Keypoint text descriptions
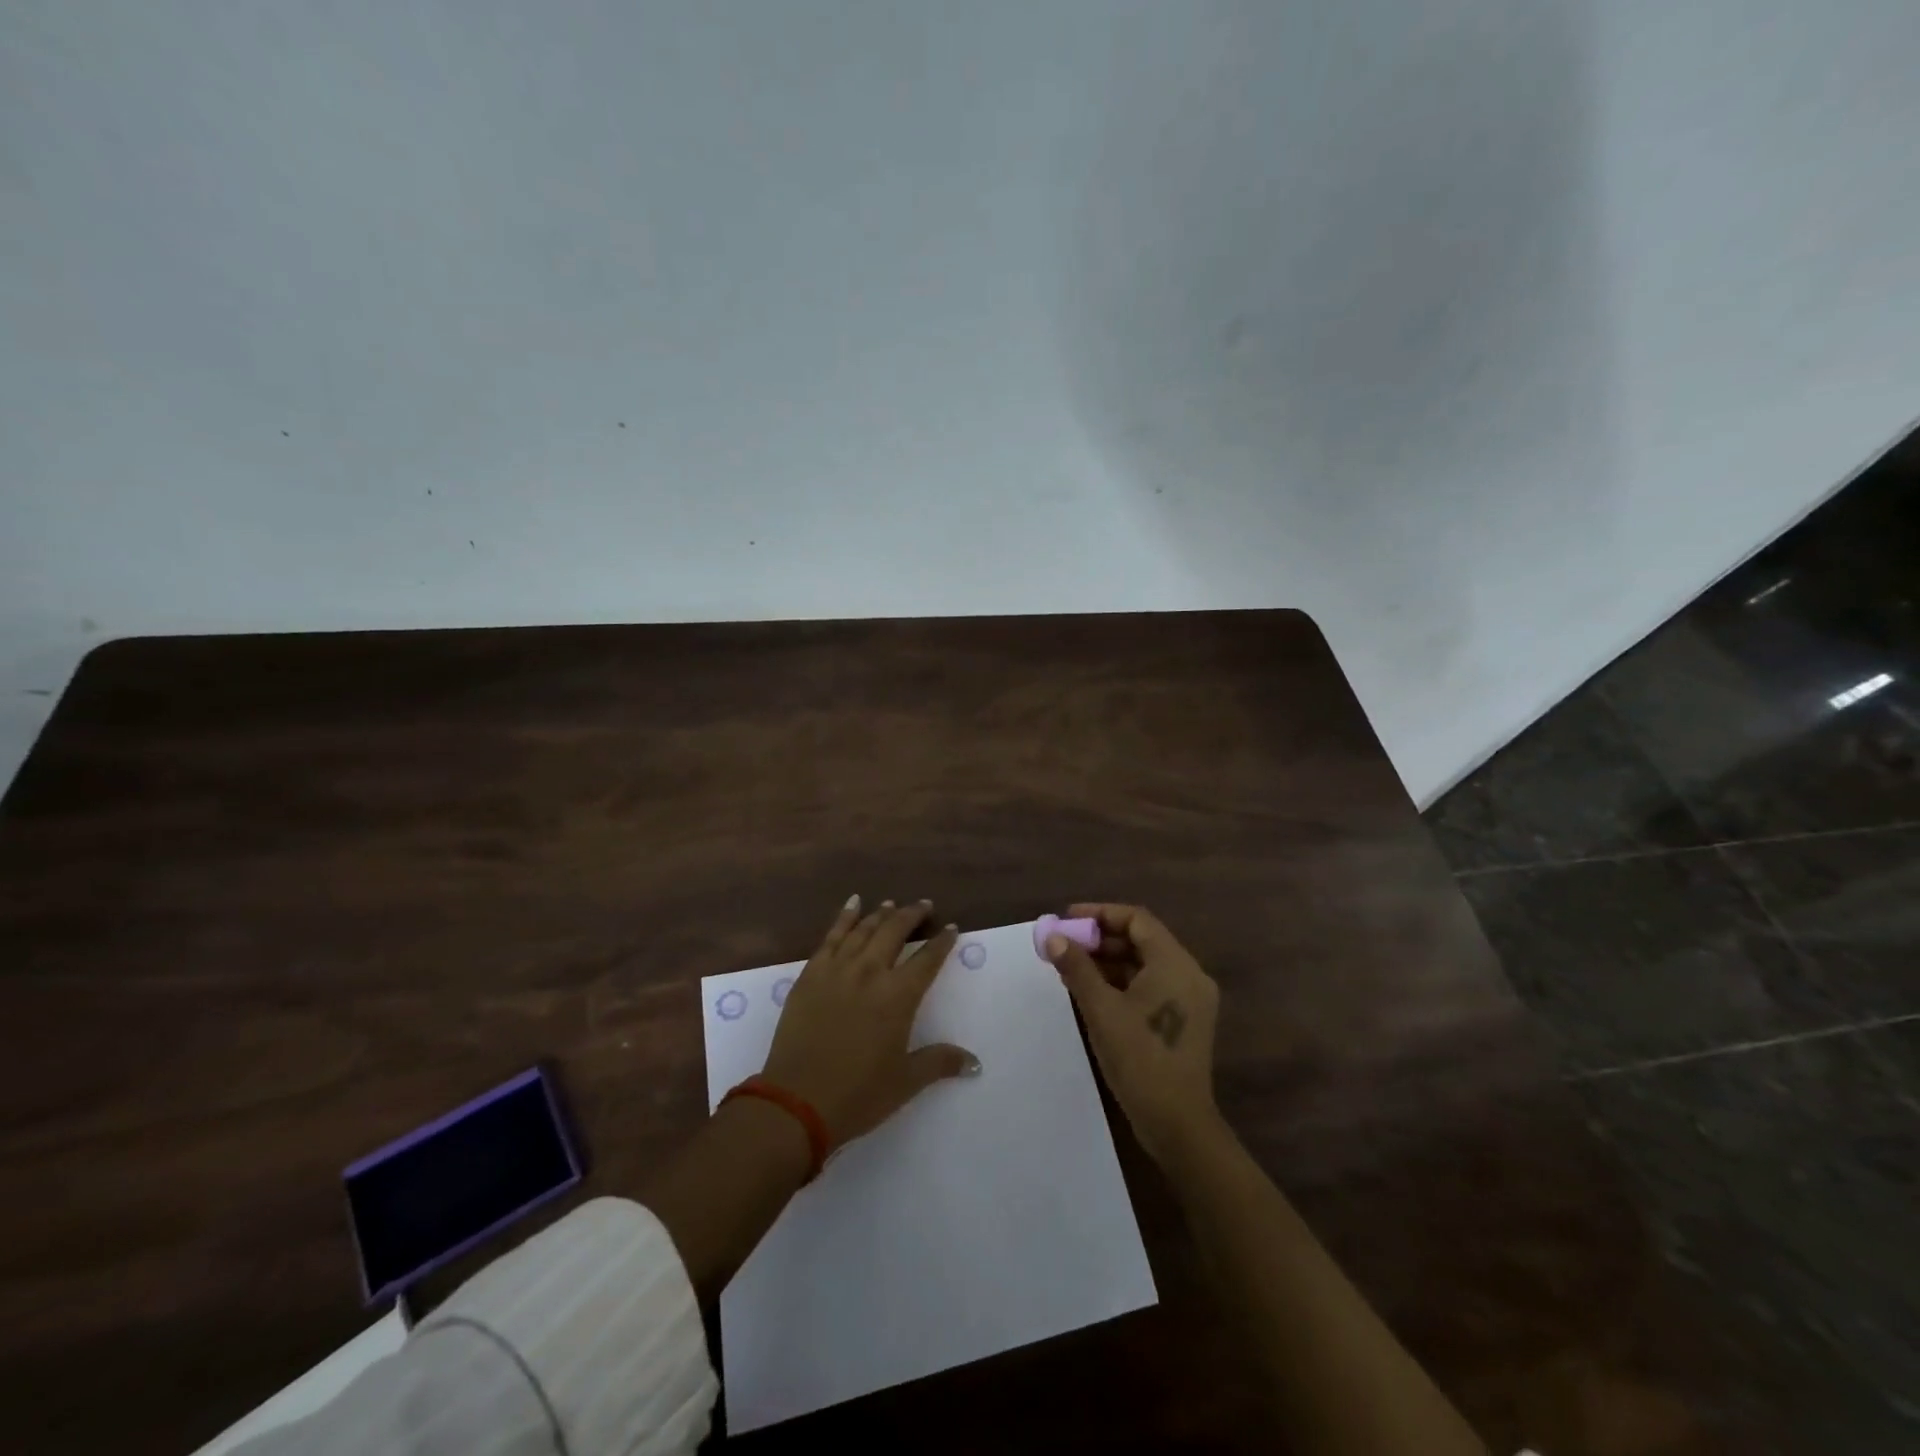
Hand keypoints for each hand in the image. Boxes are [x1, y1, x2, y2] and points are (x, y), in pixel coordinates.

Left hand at [760, 896, 980, 1145]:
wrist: (796, 1101)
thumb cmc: (858, 1094)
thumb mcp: (905, 1082)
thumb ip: (940, 1063)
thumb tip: (975, 1063)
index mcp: (898, 996)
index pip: (927, 959)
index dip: (942, 942)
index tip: (951, 928)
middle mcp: (870, 972)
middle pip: (895, 931)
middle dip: (912, 914)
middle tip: (924, 905)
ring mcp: (837, 969)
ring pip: (864, 928)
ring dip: (880, 913)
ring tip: (891, 904)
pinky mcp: (810, 974)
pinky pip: (831, 936)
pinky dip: (844, 917)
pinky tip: (852, 904)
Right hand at [1044, 903, 1220, 1163]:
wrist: (1178, 1125)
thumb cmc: (1140, 1060)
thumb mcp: (1101, 1010)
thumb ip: (1077, 968)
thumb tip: (1053, 937)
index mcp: (1175, 964)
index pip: (1137, 920)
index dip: (1100, 914)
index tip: (1067, 919)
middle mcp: (1188, 974)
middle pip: (1142, 940)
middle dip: (1101, 939)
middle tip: (1065, 944)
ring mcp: (1190, 999)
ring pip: (1146, 964)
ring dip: (1109, 961)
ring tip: (1071, 967)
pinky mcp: (1185, 1020)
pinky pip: (1151, 985)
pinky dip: (1123, 982)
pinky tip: (1092, 991)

→ **PROBLEM TO WORK ON**
Gather each line in the data that holds the string "hand".

→ **RESPONSE AREA**
Hand keypoints for each hand in the image. Boxes are [x1, y1, x2, y2] and points are (x, y), in pixel coordinates.
Left hand at [760, 896, 980, 1145]:
Right hand at [1044, 903, 1220, 1163]:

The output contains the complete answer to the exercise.